What is needed: Convert the text of every item below into a JSON list of strings with one string per line, leaving out blank lines and the pictures.

** Data in this exercise follows **

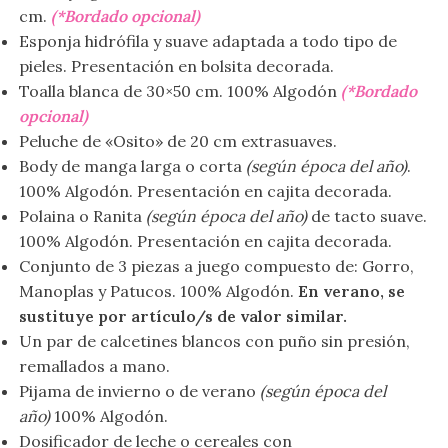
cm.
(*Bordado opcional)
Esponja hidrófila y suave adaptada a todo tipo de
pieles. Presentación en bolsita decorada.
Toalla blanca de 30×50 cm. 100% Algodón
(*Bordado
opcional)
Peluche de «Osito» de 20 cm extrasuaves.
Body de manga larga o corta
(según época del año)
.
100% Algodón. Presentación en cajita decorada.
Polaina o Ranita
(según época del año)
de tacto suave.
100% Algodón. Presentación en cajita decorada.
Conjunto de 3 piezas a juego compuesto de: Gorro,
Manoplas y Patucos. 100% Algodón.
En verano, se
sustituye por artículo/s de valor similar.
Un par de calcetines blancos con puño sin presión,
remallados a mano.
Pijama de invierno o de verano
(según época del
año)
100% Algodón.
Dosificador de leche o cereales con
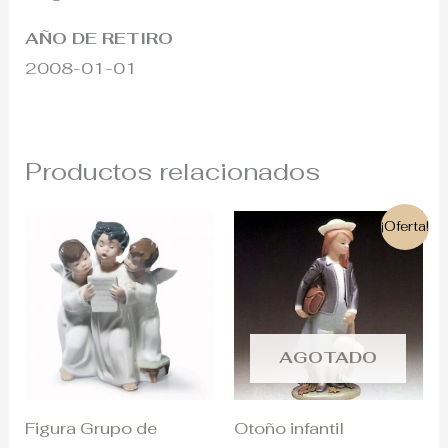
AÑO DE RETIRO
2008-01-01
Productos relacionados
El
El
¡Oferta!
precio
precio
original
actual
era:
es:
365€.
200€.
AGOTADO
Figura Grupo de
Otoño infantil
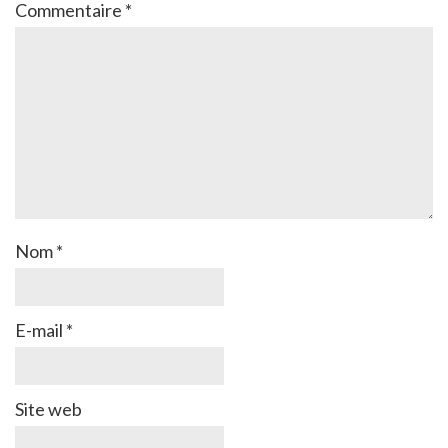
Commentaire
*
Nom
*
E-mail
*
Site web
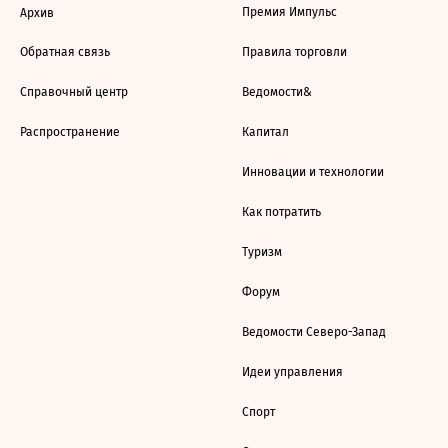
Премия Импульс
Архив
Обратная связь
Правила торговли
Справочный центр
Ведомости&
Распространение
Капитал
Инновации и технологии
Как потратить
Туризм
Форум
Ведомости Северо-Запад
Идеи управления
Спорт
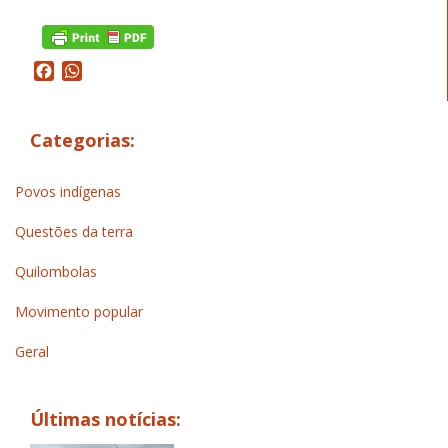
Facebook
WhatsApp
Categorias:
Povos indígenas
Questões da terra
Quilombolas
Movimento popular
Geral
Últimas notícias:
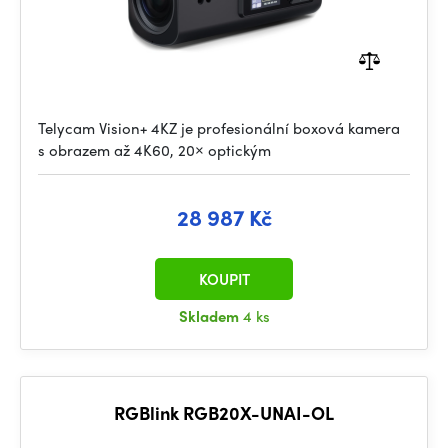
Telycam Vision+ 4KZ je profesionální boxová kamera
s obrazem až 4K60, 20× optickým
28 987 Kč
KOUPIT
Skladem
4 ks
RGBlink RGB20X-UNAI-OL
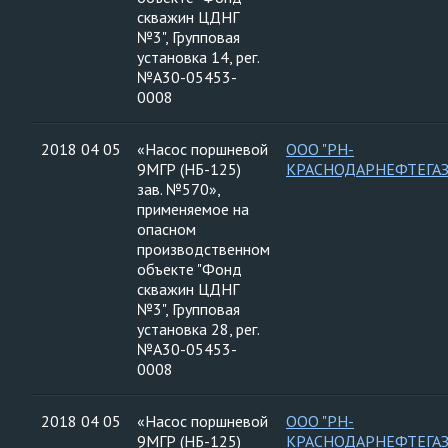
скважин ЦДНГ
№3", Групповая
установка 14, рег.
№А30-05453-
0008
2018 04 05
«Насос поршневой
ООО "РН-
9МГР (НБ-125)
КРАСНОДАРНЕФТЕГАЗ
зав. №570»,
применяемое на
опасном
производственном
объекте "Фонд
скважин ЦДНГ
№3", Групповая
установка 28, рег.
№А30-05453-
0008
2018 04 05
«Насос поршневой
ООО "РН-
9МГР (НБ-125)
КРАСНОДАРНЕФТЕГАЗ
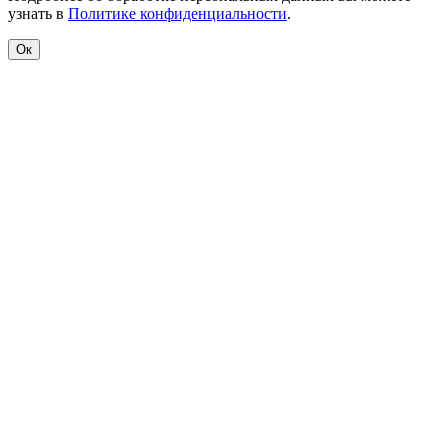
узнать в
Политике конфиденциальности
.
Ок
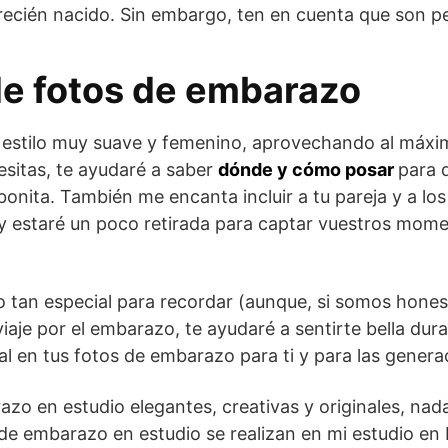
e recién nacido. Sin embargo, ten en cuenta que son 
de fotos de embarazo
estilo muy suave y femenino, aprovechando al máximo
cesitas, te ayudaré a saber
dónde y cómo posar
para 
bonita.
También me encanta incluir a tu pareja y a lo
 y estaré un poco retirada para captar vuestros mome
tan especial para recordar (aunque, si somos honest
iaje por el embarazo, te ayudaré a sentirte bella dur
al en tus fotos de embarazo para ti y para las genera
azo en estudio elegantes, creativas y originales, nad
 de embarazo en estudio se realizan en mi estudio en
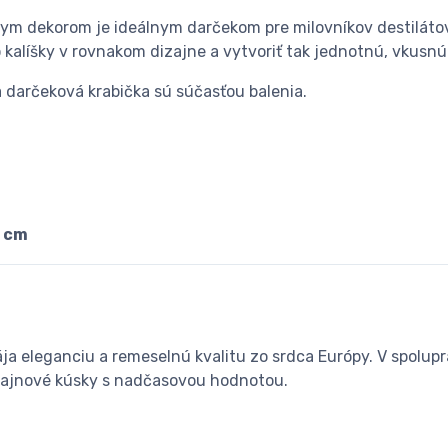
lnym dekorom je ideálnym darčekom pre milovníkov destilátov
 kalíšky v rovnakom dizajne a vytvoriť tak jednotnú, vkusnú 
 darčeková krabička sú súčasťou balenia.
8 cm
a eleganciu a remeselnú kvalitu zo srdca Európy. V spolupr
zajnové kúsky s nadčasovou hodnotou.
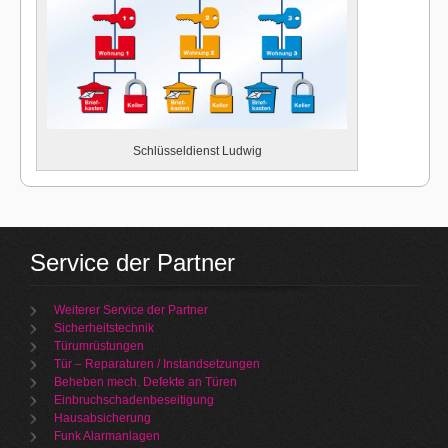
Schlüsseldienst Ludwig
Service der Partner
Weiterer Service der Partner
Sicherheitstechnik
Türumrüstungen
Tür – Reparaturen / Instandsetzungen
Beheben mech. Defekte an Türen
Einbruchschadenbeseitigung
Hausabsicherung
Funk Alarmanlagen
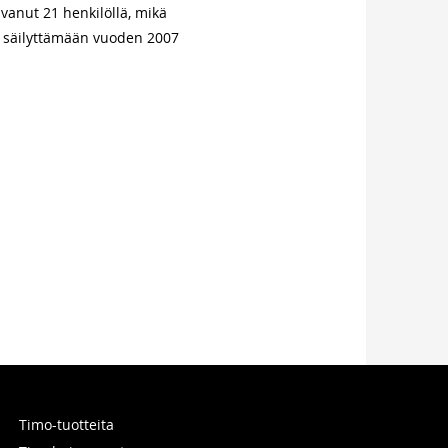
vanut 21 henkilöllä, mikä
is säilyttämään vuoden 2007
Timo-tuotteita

** End of Data in this exercise **

Result:
[
  "cm.",
  "(*Bordado opcional)",
  "Esponja hidrófila y suave adaptada a todo tipo de",
  "pieles. Presentación en bolsita decorada.",
  "Toalla blanca de 30×50 cm. 100% Algodón",
  "(*Bordado",
  "opcional)",
  "Peluche de «Osito» de 20 cm extrasuaves.",
  "Body de manga larga o corta",
  "(según época del año)",
  ".",
  "100% Algodón. Presentación en cajita decorada.",
  "Polaina o Ranita",
  "(según época del año)",
  "de tacto suave.",
  "100% Algodón. Presentación en cajita decorada.",
  "Conjunto de 3 piezas a juego compuesto de: Gorro,",
  "Manoplas y Patucos. 100% Algodón.",
  "En verano, se",
  "sustituye por artículo/s de valor similar.",
  "Un par de calcetines blancos con puño sin presión,",
  "remallados a mano.",
  "Pijama de invierno o de verano",
  "(según época del",
  "año)",
  "100% Algodón.",
  "Dosificador de leche o cereales con",
  "AÑO DE RETIRO",
  "2008-01-01",
  "Productos relacionados",
  "El",
  "El",
  "¡Oferta!",
  "precio",
  "precio",
  "original",
  "actual",
  "era:",
  "es:",
  "365€.",
  "200€.",
  "AGOTADO",
  "Figura Grupo de",
  "Otoño infantil",
  "Commentaire",
  "*",
  "Nom",
  "*",
  "E-mail",
  "*",
  "Site web",
  "Премия Импульс",
  "Архив",
  "Обратная связь",
  "Правила торговли",
  "Справочный центр",
  "Ведомости&",
  "Распространение",
  "Капитал",
  "Инновации и технологии",
  "Как потратить",
  "Туризм",
  "Форум",
  "Ведомости Северо-Запад",
  "Идеи управления",
  "Спорт",
  "Facebook",
  "WhatsApp",
  "Categorias:",
  "Povos indígenas",
  "Questões da terra",
  "Quilombolas",
  "Movimento popular",
  "Geral",
  "Últimas notícias:",
  "Telycam Vision+ 4KZ je profesionální boxová kamera",
  "s obrazem až 4K60, 20× optickým",
  "28 987 Kč",
  "KOUPIT",
  "Skladem",
  "4 ks",
  "RGBlink RGB20X-UNAI-OL",
  "скважин ЦДНГ",
  "№3\", Групповая",
  "установка 14, рег.",
  "№А30-05453-",
  "0008",
  "2018 04 05",
  "«Насос поршневой",
  "ООО \"РН-",
  "9МГР (НБ-125)",
  "КРАСНОДАРНЕФТЕГАЗ",
  "зав. №570»,",
  "применяемое на",
  "опасном",
  "производственном",
  "объекте \"Фонд",
  "скважин ЦДНГ",
  "№3\", Групповая",
  "установка 28, рег.",
  "№А30-05453-",
  "0008",
  "2018 04 05",
  "«Насос поршневой",
  "ООО \"РН-",
  "9МГР (НБ-125)",
  "КРАСНОДАРНЕФТЕГАЗ",
  "узнать в",
  "Политике конфиденциальности",
  ".",
  "Ок",
  "e recién nacido. Sin embargo, ten en cuenta que son ",
  "de fotos de embarazo",
  "estilo muy suave y femenino, aprovechando al máximo",
  "cesitas, te ayudaré a saber",
  "dónde y cómo posar",
  "para ",
  "bonita.",
  "También me encanta incluir a tu pareja y a lo",
  " y estaré un poco retirada para captar vuestros mome",
  "tan especial para recordar (aunque, si somos honest",
  "iaje por el embarazo, te ayudaré a sentirte bella dur",
  "al en tus fotos de embarazo para ti y para las genera",
  "azo en estudio elegantes, creativas y originales, nad",
  " de embarazo en estudio se realizan en mi estudio en",
  "lnym dekorom je ideálnym darčekom pre milovníkov destilátov",
  " kalíšky v rovnakom dizajne a vytvoriť tak jednotnú, vkusnú ",
  " darčeková krabička sú súčasťou balenia.",
  "8 cm",
  "a eleganciu a remeselnú kvalitu zo srdca Európy. V spolupr",
  "zajnové kúsky s nadčasovou hodnotou.",
  "Schlüsseldienst Ludwig",
  "Service der Partner",
  "Weiterer Service der Partner",
  "Sicherheitstechnik",
  "Türumrüstungen",
  "Tür – Reparaturen / Instandsetzungen",
  "Beheben mech. Defekte an Türen",
  "Einbruchschadenbeseitigung",
  "Hausabsicherung",
  "Funk Alarmanlagen",
  "vanut 21 henkilöllä, mikä",
  "is säilyttämään vuoden 2007",
  "Timo-tuotteita"
]